Sin embargo, nada de esto convencía al que esto escribe. El ingenio, la inteligencia que restalla en una imagen brillante o una graciosa réplica, es algo normalmente muy apreciado en un escritor, muy alabado (aunque ¿cuántas veces esa alabanza no viene con su doble filo de “no hay más que eso”?), pero a la vez despierta una desconfianza: sabemos cuántas veces el ingenio es la cobertura elegante de la nadería. Siempre quedaría esa sospecha de frivolidad pegada a las páginas de quien escribió “ La experiencia no tiene valor ético alguno, es simplemente el nombre que damos a nuestros errores”. Borges, cuando le preguntaron si se consideraba inteligente, respondió “si se me da el tiempo suficiente, supongo que sí. A menudo se confunde la inteligencia con el ingenio, con la respuesta rápida”.

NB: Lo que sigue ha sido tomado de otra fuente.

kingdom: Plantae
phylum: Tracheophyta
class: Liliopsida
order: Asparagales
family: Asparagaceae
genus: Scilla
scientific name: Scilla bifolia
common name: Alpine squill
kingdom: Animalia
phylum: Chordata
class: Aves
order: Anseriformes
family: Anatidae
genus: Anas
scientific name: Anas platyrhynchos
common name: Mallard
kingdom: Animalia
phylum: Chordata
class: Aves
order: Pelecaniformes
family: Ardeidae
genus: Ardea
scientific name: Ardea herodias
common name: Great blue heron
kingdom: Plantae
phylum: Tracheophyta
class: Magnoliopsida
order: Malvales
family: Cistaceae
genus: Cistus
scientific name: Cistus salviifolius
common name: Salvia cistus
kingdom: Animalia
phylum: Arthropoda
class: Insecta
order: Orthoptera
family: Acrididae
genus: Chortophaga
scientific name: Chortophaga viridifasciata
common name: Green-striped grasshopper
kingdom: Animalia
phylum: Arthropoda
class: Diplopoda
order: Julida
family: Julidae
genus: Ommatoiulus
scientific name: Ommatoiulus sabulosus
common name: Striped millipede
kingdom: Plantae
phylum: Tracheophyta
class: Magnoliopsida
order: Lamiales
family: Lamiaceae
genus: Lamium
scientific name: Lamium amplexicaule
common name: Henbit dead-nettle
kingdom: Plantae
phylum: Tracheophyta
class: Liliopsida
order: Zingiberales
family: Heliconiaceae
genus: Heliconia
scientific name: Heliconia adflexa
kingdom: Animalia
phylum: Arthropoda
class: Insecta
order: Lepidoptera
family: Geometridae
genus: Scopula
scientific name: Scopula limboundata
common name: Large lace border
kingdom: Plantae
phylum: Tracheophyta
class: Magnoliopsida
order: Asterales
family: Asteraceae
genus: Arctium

Llegamos al trazo oscuro, al terminar elliotiano con un lamento. Cuando, tras un doble tirabuzón judicial, es acusado de relaciones homosexuales con su amante, y condenado a trabajos forzados, Wilde escribió la que quizá sea la más desgarradora confesión a tumba abierta de la literatura contemporánea europea. Escritura “sub especie aeternitatis”, sin búsqueda de público ni retribución, confesión de una vida despojada en la que el brillo de las copas de Martini se trocó en el pan duro y el agua sucia del presidio. La escritura sin esperanza, mirando a la muerte ¿no es acaso la más libre, la más sincera? Tal vez no, pero no podemos evitar estremecernos al pasar las páginas de De profundis, que es como desnudar a un condenado a muerte, y ver cómo todo es efímero, menos la dignidad y el amor a la belleza pese a todo. Si la dicha actual tiñe de dicha la memoria del pasado (y el sufrimiento hace lo propio), esta purgación de Wilde hace que leamos su obra entera con otros ojos: con la piedad del que, pese al ingenio, pese al talento y la pose de dandy provocador, sólo puede decir: he ahí a un hombre. Si leer es sólo el requisito necesario para releer, hemos de empezar por el principio y abrir de nuevo El abanico de Lady Windermere, y dejarnos acariciar. Seguramente, nos dará otro aire, nuevo cada vez y lleno de sentido y de belleza.